Is it possible to use the C++ interop with the Android NDK?

I’m excited for the imminent release of Swift 5.9 and I was thinking about the new possibilities unlocked by C++ interop. Swift on Android has worked for a while, but you got little more than the stdlib and bridging was a pain.

With C++ interop, I assume we could at least write Swift code and use it on Android by bridging through C++, but I’m wondering if we could just skip the C++ intermediate layer and just call Swift directly from Kotlin through the NDK as if it were C++?

Also I’m guessing we can use the existing system C / C++ libraries normally from Swift? Though, if they are non-modular I guess we might have to use some kind of bridging header?

Not true, I have been distributing a full SDK for years, which can be used to compile many Swift packages for Android with minimal changes.

There is a wrapper to make this easier, been around even longer.

As in, without using whatever Kotlin<->C++ interop there is now, but using some new Kotlin<->Swift interop? Somebody would have to work on that, but I don't know of anybody who is.

For C, this has long been available through Swift's C interop.

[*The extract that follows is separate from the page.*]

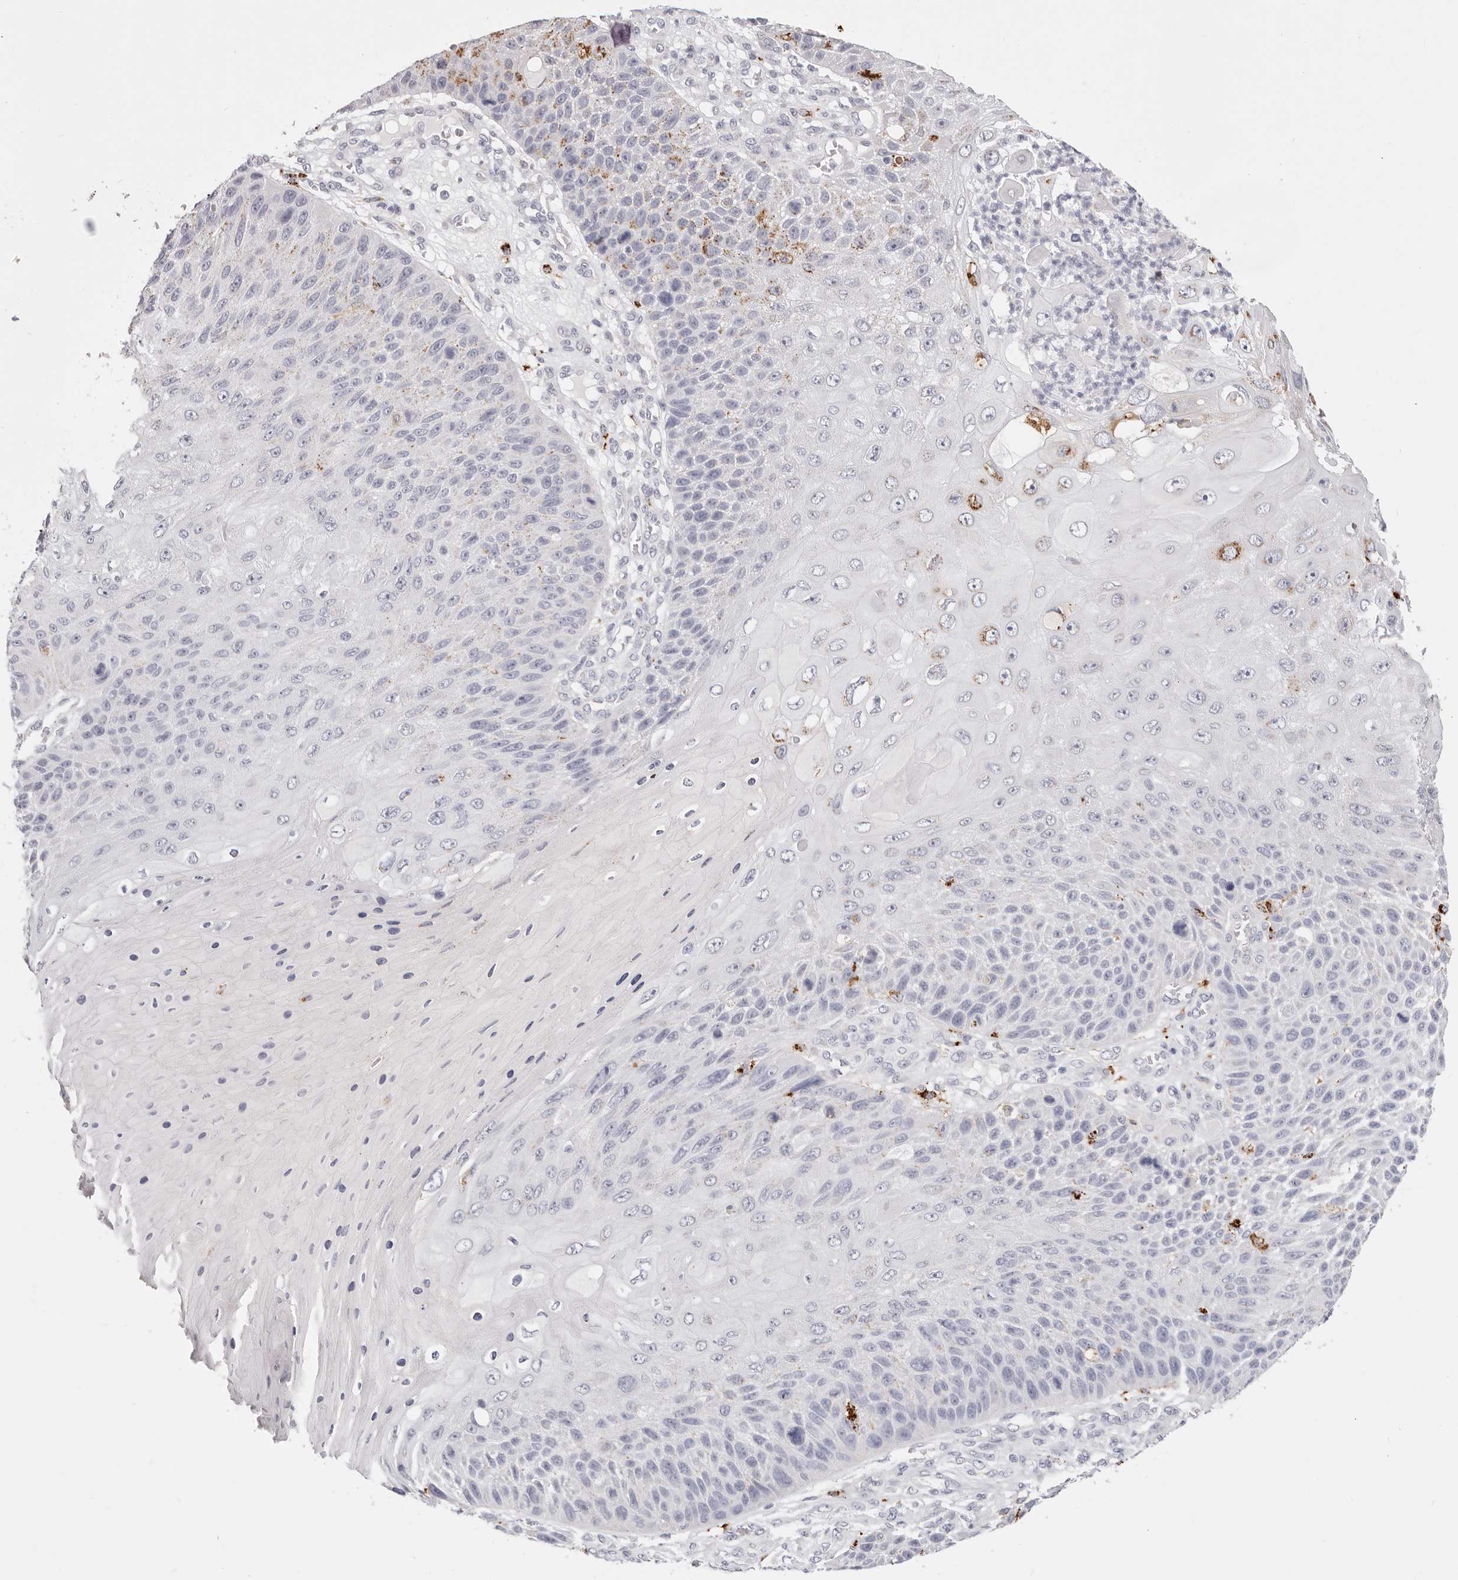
{"staining": {"intensity": "moderate", "quantity": "<25%", "location": "cytoplasmic/membranous"}, "tissue": "skin cancer", "cell_type": "Tumor cells", "image_type": "cancer", "snomed": [{"axis": "morphology", "description": "Squamous cell carcinoma, NOS"}, {"axis": "topography", "description": "Skin"}], "caption": "Moderate cytoplasmic/membranous protein positivity is appreciated in approximately <25% of tumor cells in squamous cell carcinoma (skin).", "gene": "STKLD1", "patient": {"sex": "female", "age": 88}}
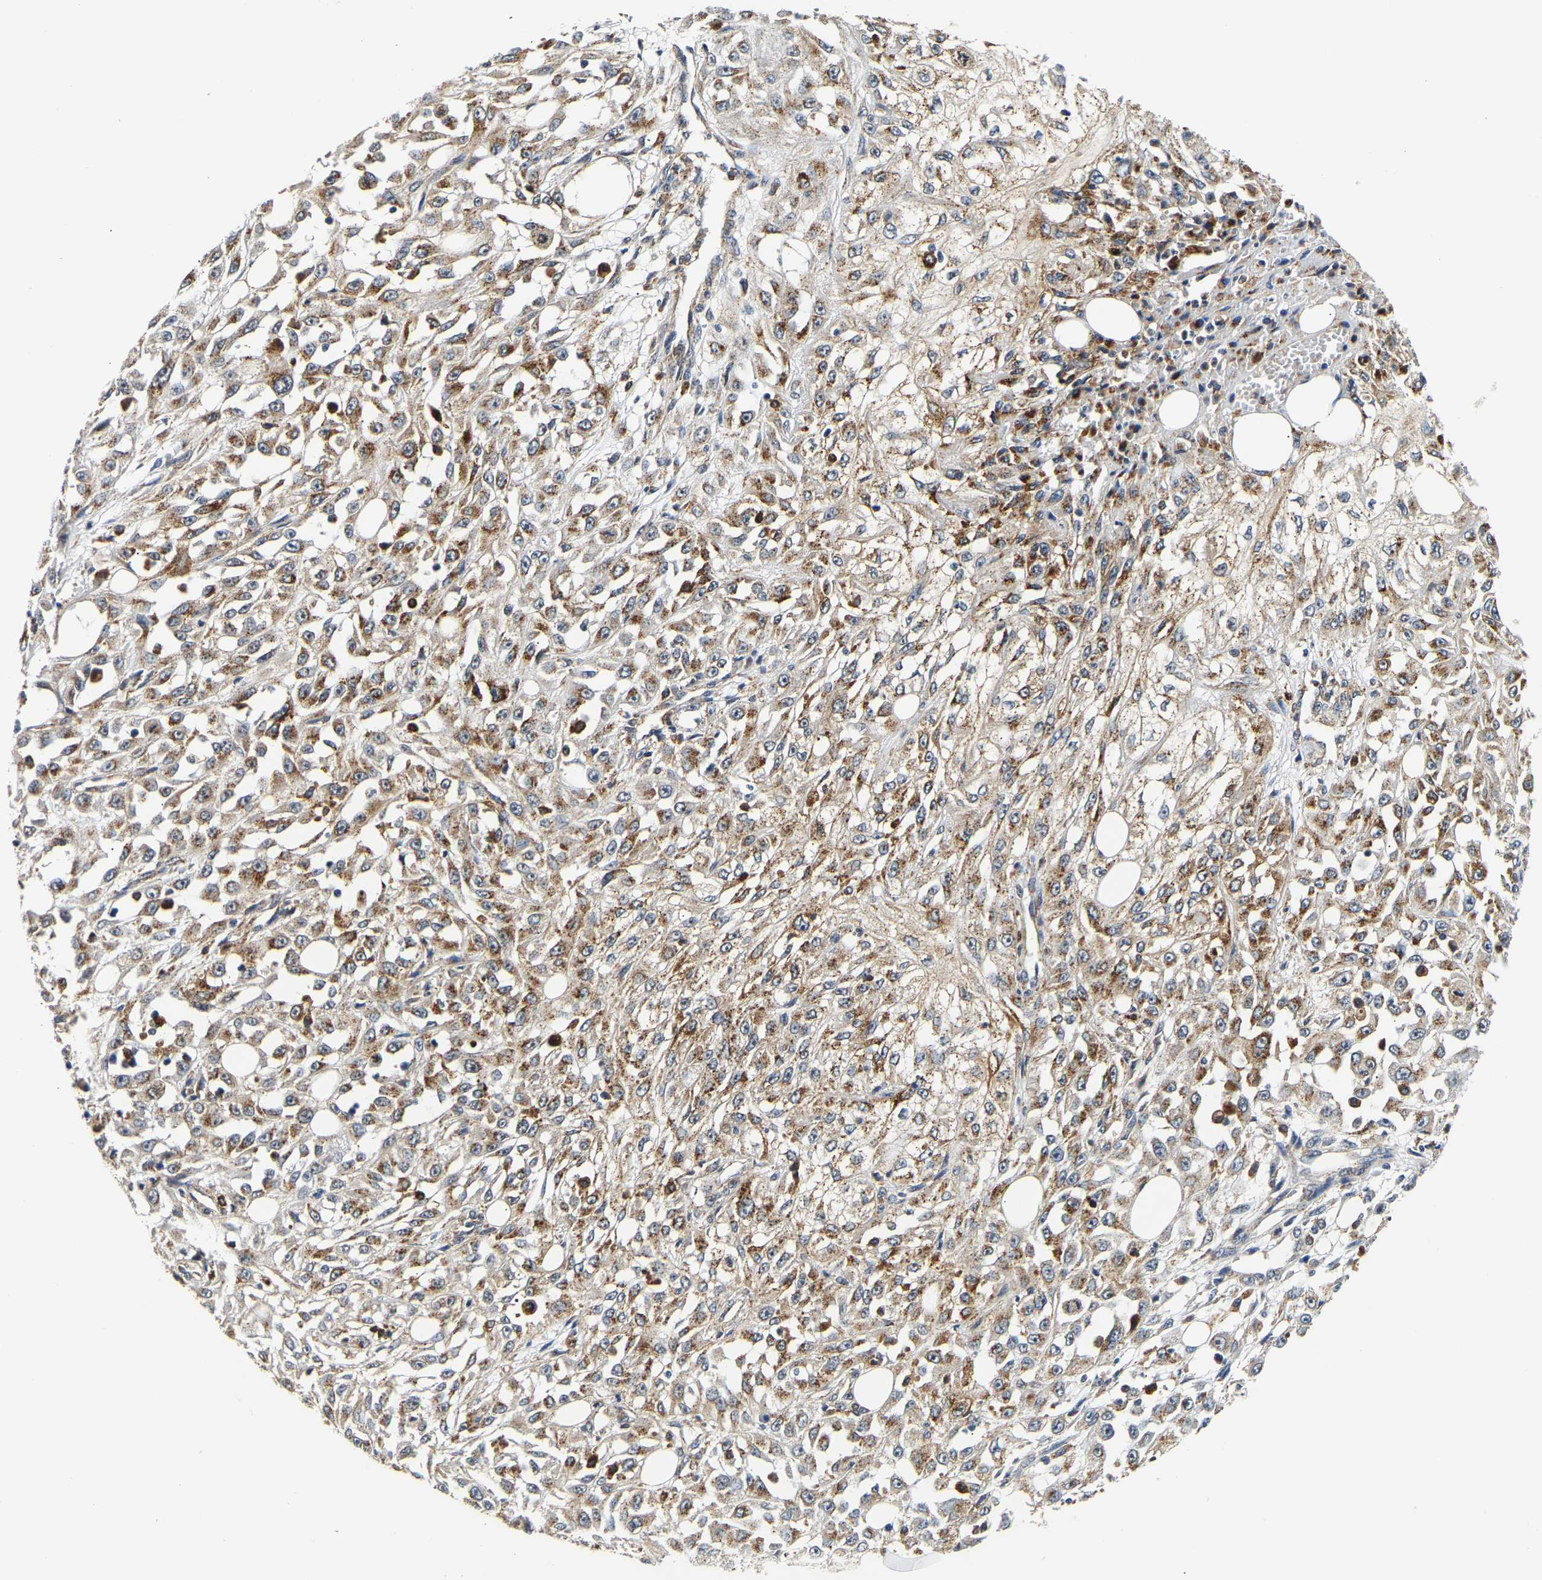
{"staining": {"intensity": "moderate", "quantity": ">75%", "location": "cytoplasmic/membranous"}, "tissue": "skin cancer", "cell_type": "Tumor cells", "image_type": "cancer", "snomed": [{"axis": "morphology", "description": "Squamous cell carcinoma, NOS"}, {"axis": "morphology", "description": "Squamous cell carcinoma, metastatic, NOS"}, {"axis": "topography", "description": "Skin"}, {"axis": "topography", "description": "Lymph node"}], "caption": "The immunohistochemical stain shows moderate cytoplasmic/membranous positivity in tumor cells of skin metastatic squamous cell carcinoma tissue.", "gene": "SMU1", "patient": {"sex": "male", "age": 75}}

I don't believe there's much system C++ APIs, if any.

Keep in mind that google doesn't want you using C/C++ on Android, so what exists in the NDK is the bare minimum to port over legacy code. For example, you cannot access the Android GUI APIs directly from C++, only from the JVM, even though that GUI is implemented in C++.

The Android libc++ uses a modified version of the upstream LLVM modulemap, so that works, but the Bionic libc doesn't have one. I opened an issue for it years ago, but I doubt anybody will work on it anytime soon. Swift's C++ Interop is in a semi-broken state on Android, partially because of those modulemap issues, as we currently just use the glibc modulemap that comes with the Swift toolchain.

For other C system headers, yes, you may need a modulemap, just like that JNI wrapper has.

To sum up, Android has almost no system C++ APIs, Swift's C++ Interop is currently incomplete on Android (note all the Interop/*Cxx tests marked as unsupported on the community Android CI), and Swift already works fairly well on Android, so support for C++ interop would add almost nothing on that platform.

2 Likes

You can run a full C++ application in the NDK, it's just that interactions with the Android event loop have to be creatively managed.

Sure, that is mainly meant for porting existing games that have their own UI widgets rendering to OpenGLES. But you have to ship the C++ stdlib with your app, you can't even use the one in the system. If they were really trying to enable C++ devs, they could easily make available C or C++ headers/libraries for the native Android GUI, but they choose not to.

I can't blame them for trying to sunset use of C/C++ in mobile apps, I just wish they would provide a modern natively-compiled alternative like Apple is. I tried Kotlin/Native years ago, it was not a good dev experience. There is some interest in adding Rust, but the NDK devs say it "is not being worked on, nor is it planned."